La transición hacia esta disyuntiva se aprecia en el mundo católico en un conjunto de sucesos –variopintos, pero expresivos– de finales del siglo XVIII: en la «Memória a respeito dos escravos e tráfico da escravatura entre a costa d’Africa e o Brasi»( presentada en la Real Academia das Ciencias de Lisboa en 1793 por Luiz Antonio de Oliveira Mendes, se elude ya el asunto de la legitimidad de la esclavitud para insistir, en cambio, en el buen trato... y en la necesidad de la servidumbre para la economía brasileña, “de la cual percibe la Real Corona los justos y debidos derechos”.

Al año siguiente, 1794, fray José de Bolonha, capuchino italiano que llevaba catorce años en Bahía, volvía a poner el dedo en la llaga con los argumentos de antaño (y los usos sacramentales de sus hermanos fray Francisco José de Jaca y fray Epifanio de Moirans, de no absolver a los propietarios de esclavos que no regulasen la situación de sus siervos).

Por esas mismas fechas empieza a discutirse, también en Portugal, la legitimidad de la servidumbre. En 1798, en el «Anàlìse sobre a justiça do comércio de resgate de escravos da costa da Africa», Jose Joaquim da Cunha de Azevedo Coutinho no duda en atribuir el abolicionismo –como un mal– a los pensadores franceses, aludiendo concretamente a los artículos «Esclavitud» y «Tráfico de negros» de la «Enciclopedia».

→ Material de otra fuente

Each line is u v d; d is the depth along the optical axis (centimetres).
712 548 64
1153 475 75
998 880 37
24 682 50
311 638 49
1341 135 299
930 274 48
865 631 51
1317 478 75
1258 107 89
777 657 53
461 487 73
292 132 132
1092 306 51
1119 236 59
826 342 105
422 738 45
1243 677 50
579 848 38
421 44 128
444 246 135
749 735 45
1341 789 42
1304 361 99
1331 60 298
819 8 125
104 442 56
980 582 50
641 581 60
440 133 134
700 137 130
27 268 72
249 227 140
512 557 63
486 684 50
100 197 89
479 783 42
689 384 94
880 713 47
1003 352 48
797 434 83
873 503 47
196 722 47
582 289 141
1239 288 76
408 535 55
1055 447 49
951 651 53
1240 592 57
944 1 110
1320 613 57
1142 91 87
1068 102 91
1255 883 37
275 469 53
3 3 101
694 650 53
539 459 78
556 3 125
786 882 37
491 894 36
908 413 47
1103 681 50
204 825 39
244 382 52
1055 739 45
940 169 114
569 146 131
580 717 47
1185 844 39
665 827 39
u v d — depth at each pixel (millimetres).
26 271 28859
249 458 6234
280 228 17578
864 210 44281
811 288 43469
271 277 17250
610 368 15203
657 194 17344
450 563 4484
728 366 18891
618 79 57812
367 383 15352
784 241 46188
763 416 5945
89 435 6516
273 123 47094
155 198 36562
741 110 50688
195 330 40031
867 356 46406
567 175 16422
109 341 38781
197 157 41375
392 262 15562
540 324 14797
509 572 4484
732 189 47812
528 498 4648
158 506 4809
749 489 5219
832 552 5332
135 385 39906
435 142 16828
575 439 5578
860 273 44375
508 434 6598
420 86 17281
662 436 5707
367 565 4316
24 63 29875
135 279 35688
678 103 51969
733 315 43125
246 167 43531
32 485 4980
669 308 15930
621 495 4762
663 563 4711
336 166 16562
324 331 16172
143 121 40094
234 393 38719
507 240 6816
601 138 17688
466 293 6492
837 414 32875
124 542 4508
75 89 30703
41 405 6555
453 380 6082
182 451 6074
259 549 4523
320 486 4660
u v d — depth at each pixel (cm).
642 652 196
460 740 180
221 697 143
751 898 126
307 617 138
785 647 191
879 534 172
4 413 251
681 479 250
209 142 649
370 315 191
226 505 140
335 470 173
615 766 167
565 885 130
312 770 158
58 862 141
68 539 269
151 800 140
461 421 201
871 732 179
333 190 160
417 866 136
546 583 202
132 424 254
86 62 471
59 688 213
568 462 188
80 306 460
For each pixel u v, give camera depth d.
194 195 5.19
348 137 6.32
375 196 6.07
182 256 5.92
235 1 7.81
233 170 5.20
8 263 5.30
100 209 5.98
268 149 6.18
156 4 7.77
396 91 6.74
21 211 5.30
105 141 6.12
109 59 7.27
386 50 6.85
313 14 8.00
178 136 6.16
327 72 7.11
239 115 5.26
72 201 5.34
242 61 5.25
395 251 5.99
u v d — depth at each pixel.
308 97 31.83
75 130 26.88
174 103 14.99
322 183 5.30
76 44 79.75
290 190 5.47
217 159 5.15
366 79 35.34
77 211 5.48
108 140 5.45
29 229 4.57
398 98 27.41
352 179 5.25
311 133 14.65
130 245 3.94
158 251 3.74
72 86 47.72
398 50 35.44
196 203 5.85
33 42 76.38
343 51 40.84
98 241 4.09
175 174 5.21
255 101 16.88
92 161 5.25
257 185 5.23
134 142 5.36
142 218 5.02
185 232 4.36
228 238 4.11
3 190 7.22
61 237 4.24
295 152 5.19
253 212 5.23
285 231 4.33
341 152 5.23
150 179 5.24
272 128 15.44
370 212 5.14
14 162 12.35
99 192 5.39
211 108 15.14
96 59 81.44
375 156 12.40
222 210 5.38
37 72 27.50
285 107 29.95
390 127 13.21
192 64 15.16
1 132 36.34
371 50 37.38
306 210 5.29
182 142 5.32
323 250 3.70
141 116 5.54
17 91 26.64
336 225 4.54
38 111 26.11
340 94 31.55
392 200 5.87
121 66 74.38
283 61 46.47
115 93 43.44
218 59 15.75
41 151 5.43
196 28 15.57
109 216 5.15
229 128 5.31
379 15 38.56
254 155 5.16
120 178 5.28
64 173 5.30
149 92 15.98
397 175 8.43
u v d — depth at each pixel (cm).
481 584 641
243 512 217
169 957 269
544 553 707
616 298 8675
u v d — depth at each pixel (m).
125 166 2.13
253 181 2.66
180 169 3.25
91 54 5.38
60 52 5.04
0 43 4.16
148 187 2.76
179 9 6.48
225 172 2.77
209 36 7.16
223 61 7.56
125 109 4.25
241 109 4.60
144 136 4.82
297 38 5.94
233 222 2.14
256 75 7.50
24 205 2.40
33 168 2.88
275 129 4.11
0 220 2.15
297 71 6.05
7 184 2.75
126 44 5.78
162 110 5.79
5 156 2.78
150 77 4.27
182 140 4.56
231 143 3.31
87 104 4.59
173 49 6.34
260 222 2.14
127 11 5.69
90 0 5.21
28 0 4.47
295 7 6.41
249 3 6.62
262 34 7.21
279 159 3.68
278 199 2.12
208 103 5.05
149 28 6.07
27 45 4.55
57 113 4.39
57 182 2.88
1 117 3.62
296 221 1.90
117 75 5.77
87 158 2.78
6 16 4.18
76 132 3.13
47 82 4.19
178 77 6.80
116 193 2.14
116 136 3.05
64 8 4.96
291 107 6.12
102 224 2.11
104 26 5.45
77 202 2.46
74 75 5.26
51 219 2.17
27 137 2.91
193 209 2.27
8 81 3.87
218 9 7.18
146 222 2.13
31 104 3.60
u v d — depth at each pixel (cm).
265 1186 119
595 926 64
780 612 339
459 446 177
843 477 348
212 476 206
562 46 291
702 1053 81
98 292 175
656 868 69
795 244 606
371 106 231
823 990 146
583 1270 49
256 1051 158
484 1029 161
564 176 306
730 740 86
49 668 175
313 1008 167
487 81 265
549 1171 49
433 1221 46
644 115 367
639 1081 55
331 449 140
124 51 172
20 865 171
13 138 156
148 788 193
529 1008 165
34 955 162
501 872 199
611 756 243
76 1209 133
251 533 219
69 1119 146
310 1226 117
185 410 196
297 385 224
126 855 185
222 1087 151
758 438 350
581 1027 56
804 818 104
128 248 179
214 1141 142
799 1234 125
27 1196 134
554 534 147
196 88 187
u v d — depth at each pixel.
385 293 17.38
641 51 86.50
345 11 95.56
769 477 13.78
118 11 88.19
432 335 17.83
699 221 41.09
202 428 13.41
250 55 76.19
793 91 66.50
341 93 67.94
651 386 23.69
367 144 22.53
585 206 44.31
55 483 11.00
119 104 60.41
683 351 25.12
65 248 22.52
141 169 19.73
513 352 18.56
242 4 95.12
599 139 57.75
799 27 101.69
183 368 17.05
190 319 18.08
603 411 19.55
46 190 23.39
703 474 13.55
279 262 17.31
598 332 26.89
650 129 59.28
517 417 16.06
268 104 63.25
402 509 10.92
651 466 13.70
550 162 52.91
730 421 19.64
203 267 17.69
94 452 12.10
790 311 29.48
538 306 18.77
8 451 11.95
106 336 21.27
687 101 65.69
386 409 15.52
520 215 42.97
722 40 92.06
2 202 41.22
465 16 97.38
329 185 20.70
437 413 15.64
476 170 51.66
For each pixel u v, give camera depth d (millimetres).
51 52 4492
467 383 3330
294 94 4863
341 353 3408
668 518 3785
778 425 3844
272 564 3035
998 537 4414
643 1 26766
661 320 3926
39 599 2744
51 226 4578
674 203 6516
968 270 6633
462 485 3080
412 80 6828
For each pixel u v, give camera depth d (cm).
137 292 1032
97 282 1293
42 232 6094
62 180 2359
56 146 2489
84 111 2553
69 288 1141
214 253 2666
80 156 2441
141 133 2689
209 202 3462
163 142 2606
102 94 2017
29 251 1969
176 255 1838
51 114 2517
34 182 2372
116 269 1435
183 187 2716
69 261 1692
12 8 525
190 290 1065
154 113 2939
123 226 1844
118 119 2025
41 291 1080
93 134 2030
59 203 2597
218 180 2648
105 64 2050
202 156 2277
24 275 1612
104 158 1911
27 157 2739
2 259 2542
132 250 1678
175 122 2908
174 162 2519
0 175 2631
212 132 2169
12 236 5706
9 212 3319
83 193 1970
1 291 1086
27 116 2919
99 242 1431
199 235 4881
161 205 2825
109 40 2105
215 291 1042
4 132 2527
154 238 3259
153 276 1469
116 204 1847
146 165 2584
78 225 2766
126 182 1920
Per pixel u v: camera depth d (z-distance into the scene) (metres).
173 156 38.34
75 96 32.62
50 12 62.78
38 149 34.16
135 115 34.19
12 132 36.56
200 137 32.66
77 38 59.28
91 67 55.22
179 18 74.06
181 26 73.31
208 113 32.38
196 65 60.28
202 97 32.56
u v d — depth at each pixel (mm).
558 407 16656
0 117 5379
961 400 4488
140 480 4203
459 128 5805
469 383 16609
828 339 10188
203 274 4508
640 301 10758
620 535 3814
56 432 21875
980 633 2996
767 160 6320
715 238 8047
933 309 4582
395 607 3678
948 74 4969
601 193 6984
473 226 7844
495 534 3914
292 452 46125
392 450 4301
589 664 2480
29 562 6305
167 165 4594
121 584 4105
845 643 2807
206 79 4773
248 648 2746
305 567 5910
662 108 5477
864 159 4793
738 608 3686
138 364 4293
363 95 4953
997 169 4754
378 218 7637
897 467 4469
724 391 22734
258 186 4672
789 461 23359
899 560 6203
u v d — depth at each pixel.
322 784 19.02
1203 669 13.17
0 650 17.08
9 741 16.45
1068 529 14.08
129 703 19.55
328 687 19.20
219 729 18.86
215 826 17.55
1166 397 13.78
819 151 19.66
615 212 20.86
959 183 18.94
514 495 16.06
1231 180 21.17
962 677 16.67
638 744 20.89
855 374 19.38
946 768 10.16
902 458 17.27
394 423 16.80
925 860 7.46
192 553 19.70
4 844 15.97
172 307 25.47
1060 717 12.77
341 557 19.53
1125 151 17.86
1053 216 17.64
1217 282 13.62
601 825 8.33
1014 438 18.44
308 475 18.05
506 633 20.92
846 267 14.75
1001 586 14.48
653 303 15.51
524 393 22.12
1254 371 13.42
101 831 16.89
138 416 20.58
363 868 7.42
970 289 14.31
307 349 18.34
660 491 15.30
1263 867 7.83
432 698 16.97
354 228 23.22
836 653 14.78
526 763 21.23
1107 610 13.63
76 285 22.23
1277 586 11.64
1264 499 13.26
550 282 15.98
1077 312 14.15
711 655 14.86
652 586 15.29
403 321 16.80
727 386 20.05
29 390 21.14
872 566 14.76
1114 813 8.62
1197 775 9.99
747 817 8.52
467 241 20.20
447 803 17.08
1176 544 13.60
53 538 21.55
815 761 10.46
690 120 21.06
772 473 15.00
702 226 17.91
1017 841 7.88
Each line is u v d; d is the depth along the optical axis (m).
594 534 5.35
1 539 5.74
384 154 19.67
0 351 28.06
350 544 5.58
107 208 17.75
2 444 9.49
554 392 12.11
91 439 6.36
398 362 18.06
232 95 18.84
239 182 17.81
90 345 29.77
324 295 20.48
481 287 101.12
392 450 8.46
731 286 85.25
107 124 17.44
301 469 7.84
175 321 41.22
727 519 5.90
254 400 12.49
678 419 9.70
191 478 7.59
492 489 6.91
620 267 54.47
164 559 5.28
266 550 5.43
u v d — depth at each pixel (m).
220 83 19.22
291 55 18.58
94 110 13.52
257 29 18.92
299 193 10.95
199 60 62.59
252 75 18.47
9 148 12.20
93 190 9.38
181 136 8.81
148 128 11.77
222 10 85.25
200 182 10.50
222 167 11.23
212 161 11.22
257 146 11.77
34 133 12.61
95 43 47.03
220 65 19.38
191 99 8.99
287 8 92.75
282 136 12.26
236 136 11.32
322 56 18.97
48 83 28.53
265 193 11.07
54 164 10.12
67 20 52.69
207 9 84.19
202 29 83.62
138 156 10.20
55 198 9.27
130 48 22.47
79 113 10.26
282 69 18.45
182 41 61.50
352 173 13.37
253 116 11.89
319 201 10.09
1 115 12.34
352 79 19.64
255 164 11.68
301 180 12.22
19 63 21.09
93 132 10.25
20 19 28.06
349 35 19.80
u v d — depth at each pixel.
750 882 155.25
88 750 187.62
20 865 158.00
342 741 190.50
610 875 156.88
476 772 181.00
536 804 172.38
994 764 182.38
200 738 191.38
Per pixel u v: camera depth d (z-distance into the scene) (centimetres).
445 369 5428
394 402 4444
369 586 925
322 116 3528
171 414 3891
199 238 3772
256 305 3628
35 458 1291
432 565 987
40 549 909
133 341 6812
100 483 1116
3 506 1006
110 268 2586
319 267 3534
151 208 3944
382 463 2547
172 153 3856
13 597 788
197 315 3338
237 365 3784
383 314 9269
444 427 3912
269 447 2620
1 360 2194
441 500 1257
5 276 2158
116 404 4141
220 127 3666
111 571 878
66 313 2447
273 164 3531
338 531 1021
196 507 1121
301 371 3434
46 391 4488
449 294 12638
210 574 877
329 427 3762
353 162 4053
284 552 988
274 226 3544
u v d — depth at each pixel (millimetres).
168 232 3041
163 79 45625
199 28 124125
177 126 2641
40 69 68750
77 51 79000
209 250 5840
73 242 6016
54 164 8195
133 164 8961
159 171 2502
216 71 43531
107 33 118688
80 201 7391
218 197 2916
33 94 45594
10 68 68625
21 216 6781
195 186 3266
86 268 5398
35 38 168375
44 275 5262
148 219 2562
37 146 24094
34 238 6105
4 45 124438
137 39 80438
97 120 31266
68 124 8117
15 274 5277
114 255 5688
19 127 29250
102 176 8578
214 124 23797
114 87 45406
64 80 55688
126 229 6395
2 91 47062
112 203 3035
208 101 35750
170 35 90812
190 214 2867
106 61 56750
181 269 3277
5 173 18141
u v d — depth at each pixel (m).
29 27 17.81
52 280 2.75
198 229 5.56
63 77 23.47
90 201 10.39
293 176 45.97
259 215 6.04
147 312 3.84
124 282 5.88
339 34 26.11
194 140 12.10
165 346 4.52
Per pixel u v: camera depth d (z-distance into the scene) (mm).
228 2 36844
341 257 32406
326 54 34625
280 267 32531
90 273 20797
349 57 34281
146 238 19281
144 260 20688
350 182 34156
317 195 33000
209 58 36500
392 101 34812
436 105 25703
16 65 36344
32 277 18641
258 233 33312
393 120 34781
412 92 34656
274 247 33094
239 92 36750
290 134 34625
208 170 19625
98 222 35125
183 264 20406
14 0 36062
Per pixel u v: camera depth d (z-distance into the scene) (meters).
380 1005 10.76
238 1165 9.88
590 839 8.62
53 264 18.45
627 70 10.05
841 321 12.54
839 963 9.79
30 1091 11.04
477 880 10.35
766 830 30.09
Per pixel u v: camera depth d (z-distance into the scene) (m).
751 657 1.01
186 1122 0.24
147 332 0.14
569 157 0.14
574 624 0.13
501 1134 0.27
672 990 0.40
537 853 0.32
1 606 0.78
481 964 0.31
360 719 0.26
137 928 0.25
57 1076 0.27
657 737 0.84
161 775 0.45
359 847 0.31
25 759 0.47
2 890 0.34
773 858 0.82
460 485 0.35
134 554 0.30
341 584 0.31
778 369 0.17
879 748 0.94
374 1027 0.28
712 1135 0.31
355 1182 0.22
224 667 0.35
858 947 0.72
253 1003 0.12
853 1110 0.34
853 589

En cuanto al mundo español, en l797 el presbítero Antonio Nicolás Duque de Estrada había redactado en La Habana una «Explicación de la doctrina cristiana acomodada a la capacidad de los negros bozales» donde insistía en la necesidad de tratar bien a los esclavos, pero repetía asimismo que en ningún lugar se hallaban mejor que en Cuba. En 1802 el geógrafo español Isidoro de Antillón pronunciaba uno de los primeros llamamientos abolicionistas ibéricos en la Real Academia Matritense de Derecho Español y Público, rechazando por cierto, explícitamente, la argumentación de Aristóteles.

Las dos posturas convivirían en el mundo católico del siglo XIX. Los abolicionistas se apoyaban en el Evangelio. Pero los que toleraban la esclavitud insistían tácitamente en el silencio del propio Nuevo Testamento. Y los papas también guardaron silencio en cuanto a la esclavitud en sí misma. Sólo teniendo en cuenta su apego a la visión neotestamentaria de la servidumbre se entiende que, habiendo condenado la esclavitud americana –también de «alias gentes»– en 1537 y en 1639, uno y dos siglos antes de que lo hicieran los protestantes, tardaran un siglo más que éstos, en cambio, en repudiar la esclavitud en sí misma.

Por lo demás, se recordará que los gobernantes de los principales países católicos (España, Portugal, Francia) tardarían aún en suprimir la servidumbre completamente. En Francia –el más persistente entre esos países–, se prohibió la trata en 1848. Pero no se cumplió. Y aún tuvo que prohibirse la esclavitud en 1905 en el África occidental francesa.